In my book there is the following:
Although the class of primitive recursive functions contains a great many functions of practical interest, it does not include all the Turing-computable or effectively computable functions. It does not even include all the effectively computable total functions. It is therefore natural to ask how the class of primitive recursive functions can be extended so as to admit a larger number of effectively computable functions.
One approach is to remove the upper bound from the minimalization operator. The resulting composiition rule leads us to define a new class of effectively computable functions called the $\mu-$recursive functions. With the help of an important technique known as arithmetization, it is possible to show that Ackermann's functionis a $\mu-$recursive function. The same technique can also be used to show that every Turing-computable function is $\mu-$recursive and consequently that the class of $\mu-$recursive functions is identical to the class of Turing-computable functions.
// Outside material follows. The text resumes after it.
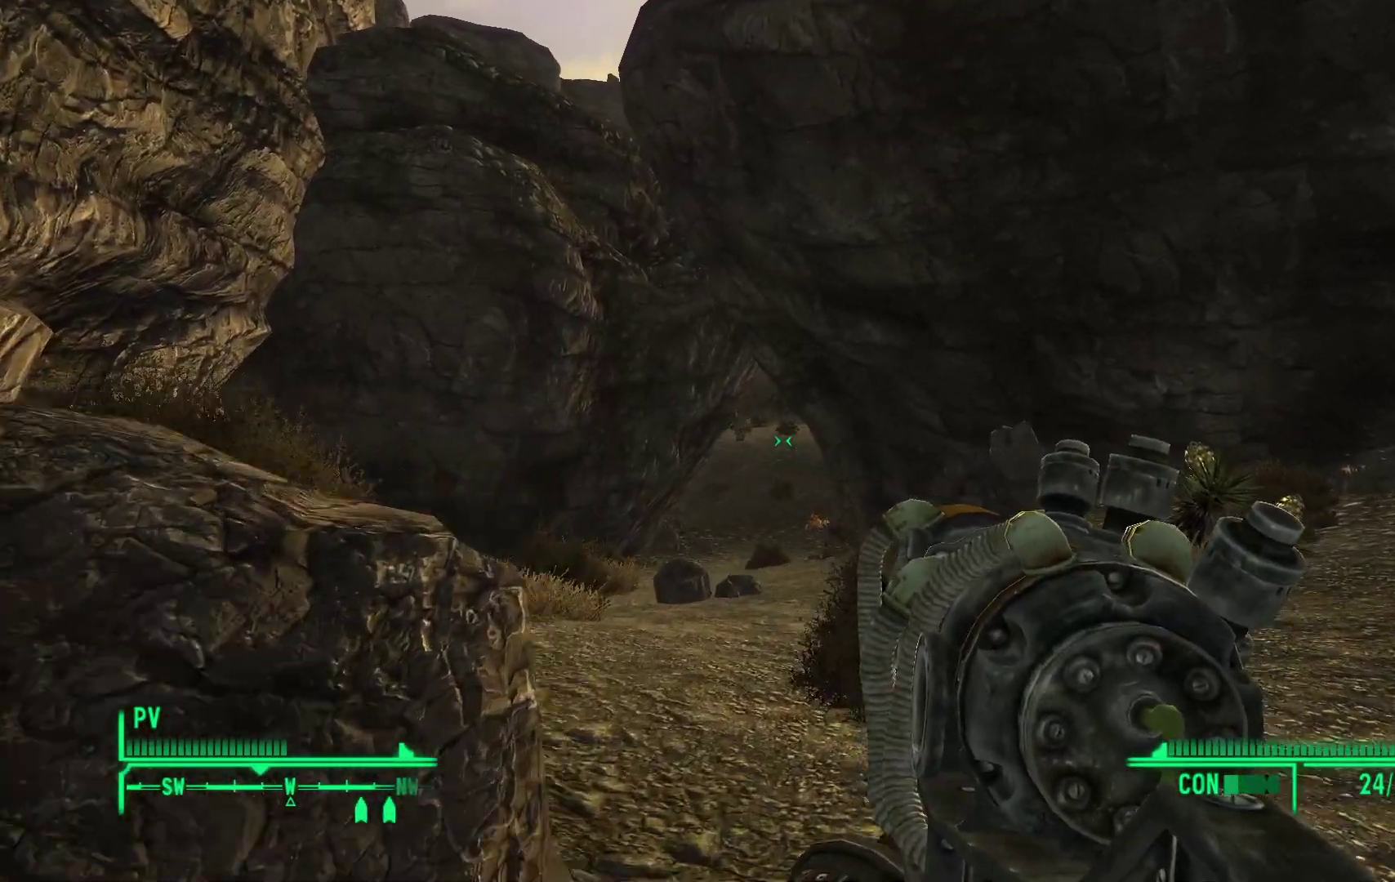
{"buttons": [], "left_stick": "center", "right_stick": "down-right", "events": [[333, "right_stick", "down-right"], [367, "left_stick", "center"]]}
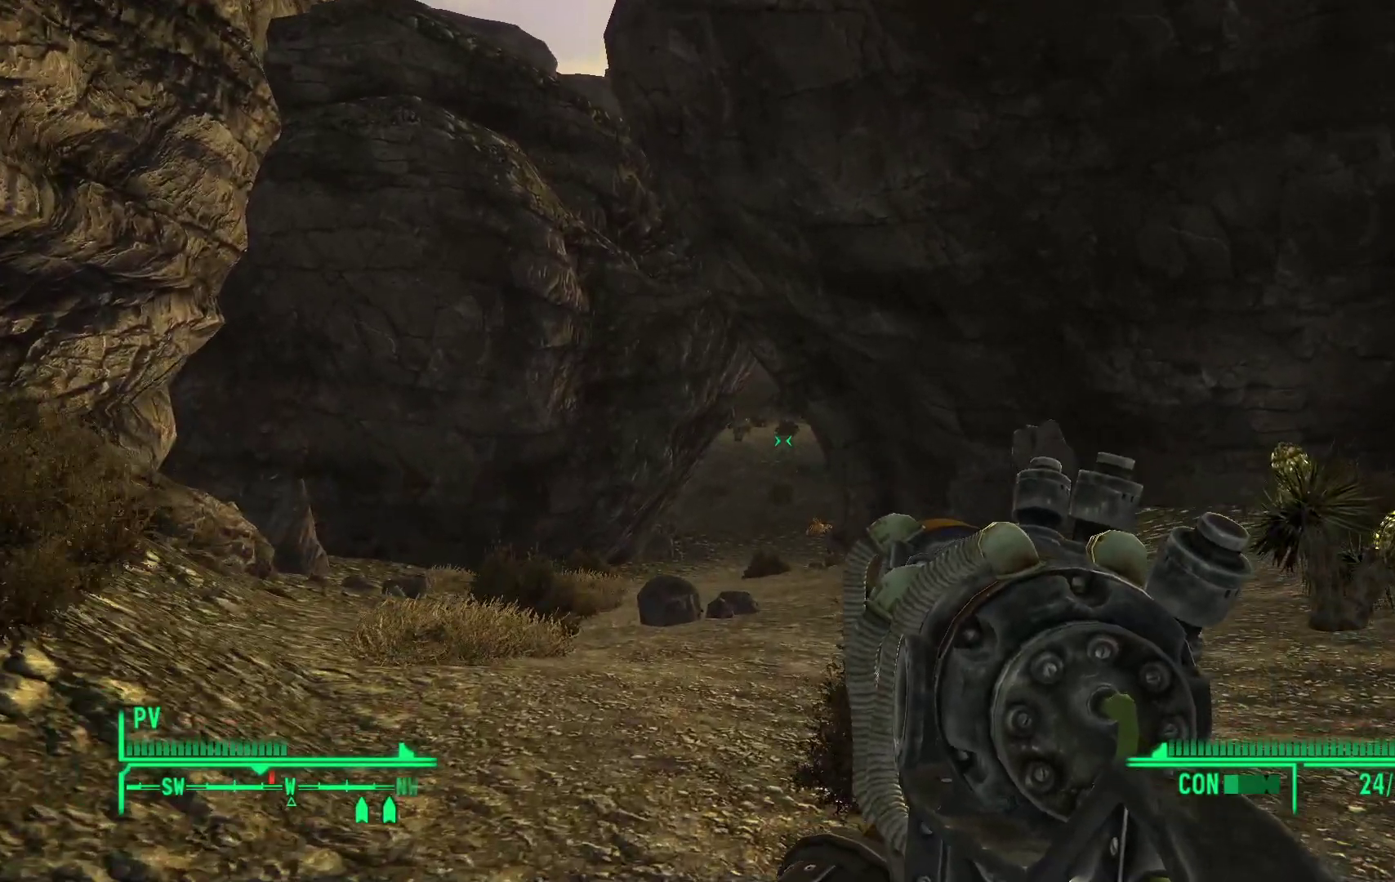
{"buttons": [], "left_stick": "down", "right_stick": "center", "events": [[67, "left_stick", "down"], [167, "right_stick", "down"], [450, "right_stick", "center"]]}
Could you explain to me the part:
One approach is to remove the upper bound from the minimalization operator.
Does this mean that the primitive functions are bounded above by the minimalization operator?
If $f(x_1,x_2,\dots,x_n)$ is a primitive recursive function, then $$g(y,x_2,\dots,x_n)=\min_{k<y}f(k,x_2,\dots,x_n)=0 \;(\mbox{else }y) $$ is also a primitive function.
Hence primitive recursive functions are closed under limited minimisation. However if you remove the bound, you obtain the $\mu$ operator and get a larger class : the recursive functions.